Selvedge is the provenance-as-first-class-citizen layer that those tools can reference.

  • Knowing the agent’s actual reason. Live capture, no second-LLM guess.
  • Surfacing what was already tried and rejected. prior_attempts warns an agent off a path the team already abandoned — with the reason why. No line-attribution tool has an analogue.
  • Surviving an agent session ending. The reasoning is in your SQLite file, not in a conversation that’s been GC’d.
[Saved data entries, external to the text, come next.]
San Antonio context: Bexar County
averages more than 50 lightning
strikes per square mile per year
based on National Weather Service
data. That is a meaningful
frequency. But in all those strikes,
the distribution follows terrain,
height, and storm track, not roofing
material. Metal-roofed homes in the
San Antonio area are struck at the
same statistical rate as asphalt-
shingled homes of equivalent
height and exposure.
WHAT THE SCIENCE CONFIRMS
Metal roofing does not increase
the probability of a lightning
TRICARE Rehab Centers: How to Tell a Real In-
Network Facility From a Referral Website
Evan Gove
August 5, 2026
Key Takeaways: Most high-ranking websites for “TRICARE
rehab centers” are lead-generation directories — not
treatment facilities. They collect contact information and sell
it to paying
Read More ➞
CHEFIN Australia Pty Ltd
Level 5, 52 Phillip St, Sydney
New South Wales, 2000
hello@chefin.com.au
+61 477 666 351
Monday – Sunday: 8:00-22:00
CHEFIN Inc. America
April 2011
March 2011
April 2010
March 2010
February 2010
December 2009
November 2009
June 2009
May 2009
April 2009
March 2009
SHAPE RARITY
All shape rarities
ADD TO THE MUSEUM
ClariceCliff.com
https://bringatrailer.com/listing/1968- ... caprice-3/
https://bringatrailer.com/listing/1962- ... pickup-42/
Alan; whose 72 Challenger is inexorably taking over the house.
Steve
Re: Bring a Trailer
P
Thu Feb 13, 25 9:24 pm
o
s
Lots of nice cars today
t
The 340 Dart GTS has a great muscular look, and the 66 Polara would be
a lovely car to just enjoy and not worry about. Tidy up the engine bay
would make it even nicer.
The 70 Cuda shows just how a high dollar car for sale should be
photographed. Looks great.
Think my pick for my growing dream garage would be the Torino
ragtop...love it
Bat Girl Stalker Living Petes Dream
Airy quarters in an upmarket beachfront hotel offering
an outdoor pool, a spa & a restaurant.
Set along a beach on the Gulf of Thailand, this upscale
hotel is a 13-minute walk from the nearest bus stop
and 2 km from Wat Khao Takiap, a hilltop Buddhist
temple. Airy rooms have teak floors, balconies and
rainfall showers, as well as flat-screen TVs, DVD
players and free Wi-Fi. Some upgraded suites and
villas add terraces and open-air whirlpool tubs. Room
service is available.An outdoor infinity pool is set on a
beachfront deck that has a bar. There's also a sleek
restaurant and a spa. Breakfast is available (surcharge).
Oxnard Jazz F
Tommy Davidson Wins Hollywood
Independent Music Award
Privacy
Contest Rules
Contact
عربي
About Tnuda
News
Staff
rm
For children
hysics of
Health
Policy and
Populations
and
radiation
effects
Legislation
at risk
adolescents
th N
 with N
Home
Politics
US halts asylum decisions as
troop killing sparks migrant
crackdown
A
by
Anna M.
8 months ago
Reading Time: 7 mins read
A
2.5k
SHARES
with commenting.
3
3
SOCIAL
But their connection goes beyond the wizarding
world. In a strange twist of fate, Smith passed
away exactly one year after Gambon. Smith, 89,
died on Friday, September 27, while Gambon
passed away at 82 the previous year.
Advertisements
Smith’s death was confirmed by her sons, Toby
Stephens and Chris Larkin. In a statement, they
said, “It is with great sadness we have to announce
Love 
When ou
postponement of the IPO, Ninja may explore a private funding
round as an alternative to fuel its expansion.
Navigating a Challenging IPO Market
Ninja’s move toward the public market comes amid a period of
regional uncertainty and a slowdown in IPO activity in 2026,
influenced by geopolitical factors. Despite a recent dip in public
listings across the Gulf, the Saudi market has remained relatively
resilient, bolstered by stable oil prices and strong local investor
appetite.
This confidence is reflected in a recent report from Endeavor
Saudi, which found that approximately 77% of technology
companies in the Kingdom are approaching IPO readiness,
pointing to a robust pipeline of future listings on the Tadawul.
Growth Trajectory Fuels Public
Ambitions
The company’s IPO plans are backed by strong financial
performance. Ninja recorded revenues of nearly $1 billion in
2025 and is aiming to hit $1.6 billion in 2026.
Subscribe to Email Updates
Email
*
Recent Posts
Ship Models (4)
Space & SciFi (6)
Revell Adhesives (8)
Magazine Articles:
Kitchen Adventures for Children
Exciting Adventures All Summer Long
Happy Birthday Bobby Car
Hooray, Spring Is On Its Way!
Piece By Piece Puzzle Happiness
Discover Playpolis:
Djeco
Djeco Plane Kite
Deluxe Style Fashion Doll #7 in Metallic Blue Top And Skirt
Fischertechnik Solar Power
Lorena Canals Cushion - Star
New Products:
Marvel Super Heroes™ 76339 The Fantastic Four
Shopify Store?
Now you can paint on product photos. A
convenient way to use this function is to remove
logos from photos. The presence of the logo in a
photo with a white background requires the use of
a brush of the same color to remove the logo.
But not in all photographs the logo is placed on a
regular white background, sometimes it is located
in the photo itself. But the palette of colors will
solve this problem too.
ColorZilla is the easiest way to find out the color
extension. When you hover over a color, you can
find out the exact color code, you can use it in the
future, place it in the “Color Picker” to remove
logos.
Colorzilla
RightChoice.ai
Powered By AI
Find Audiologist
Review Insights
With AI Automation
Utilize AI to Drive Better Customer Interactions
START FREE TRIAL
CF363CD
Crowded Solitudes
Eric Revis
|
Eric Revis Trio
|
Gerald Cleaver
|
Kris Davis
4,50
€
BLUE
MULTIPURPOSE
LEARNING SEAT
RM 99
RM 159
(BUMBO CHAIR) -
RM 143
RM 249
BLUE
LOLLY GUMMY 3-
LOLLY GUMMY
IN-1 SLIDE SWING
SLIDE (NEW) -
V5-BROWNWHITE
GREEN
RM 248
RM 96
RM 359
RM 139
  • Cross-file feature scope. Changesets group changes that touch unrelated-looking files.
  • Empty-state diagnosis. selvedge stats tells you which agents are silently skipping log_change. No other tool in the category surfaces this — but it’s the most actionable signal you have for “is the system working”.

Agent Trace (Cursor + Cognition AI, RFC Jan 2026, backed by Cloudflare, Vercel, Google Jules, Amp, OpenCode, and git-ai) is an emerging open standard for AI code attribution traces. Selvedge is not a competitor to it — it’s a compatible producer. The design for selvedge export --format agent-trace is at the Agent Trace interop page.